─── Data

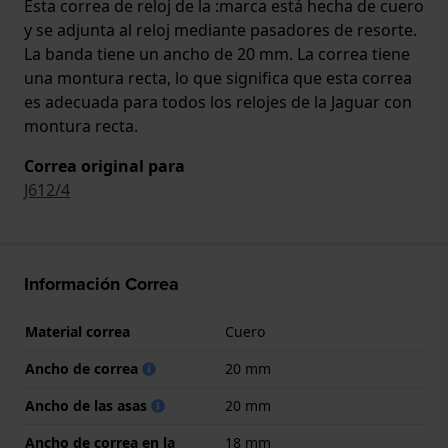
Esta correa de reloj de la :marca está hecha de cuero
y se adjunta al reloj mediante pasadores de resorte.
La banda tiene un ancho de 20 mm. La correa tiene
una montura recta, lo que significa que esta correa
es adecuada para todos los relojes de la Jaguar con
montura recta.
Correa original para
J612/4
Información Correa
Material correa
Cuero
Ancho de correa
20 mm
Ancho de las asas
20 mm
Ancho de correa en la
18 mm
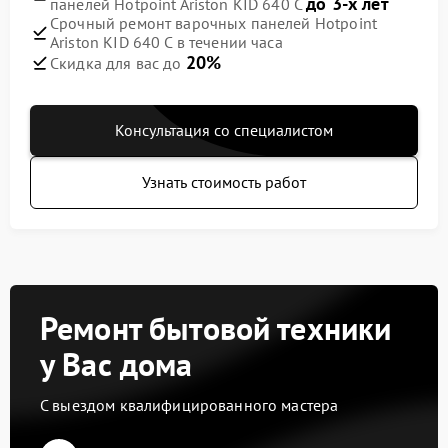
до 3-х лет
панелей Hotpoint Ariston KID 640 C
Срочный ремонт варочных панелей Hotpoint
Ariston KID 640 C в течении часа
20%
Скидка для вас до
Консультация со специалистом
Узнать стоимость работ
Ремонт бытовой техники
у Вас дома
С выездом квалифицированного мастера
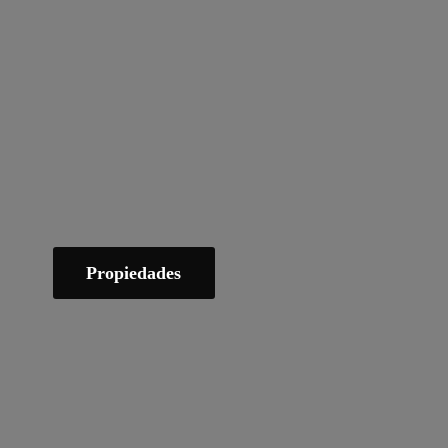
Propiedades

──────

Work to be completed
Apart from the pictures, restate all of the listing above exactly.

Result of the exercise
Esta correa de reloj de la :marca está hecha de cuero
y se adjunta al reloj mediante pasadores de resorte.
La banda tiene un ancho de 20 mm. La correa tiene
una montura recta, lo que significa que esta correa
es adecuada para todos los relojes de la Jaguar con
montura recta.
Correa original para
J612/4
Información Correa
Material correa
Cuero
Ancho de correa
20 mm
Ancho de las asas
20 mm
Ancho de correa en la
18 mm
до 3-х лет
панелей Hotpoint Ariston KID 640 C
Срочный ремонт варочных панелей Hotpoint
Ariston KID 640 C в течении часа
20%
Скидка для вас до
Консультация со специалистом
Узнать стоимость работ
Ремонт бытовой техники
у Вас дома
С выездом квалифицированного мастера
Propiedades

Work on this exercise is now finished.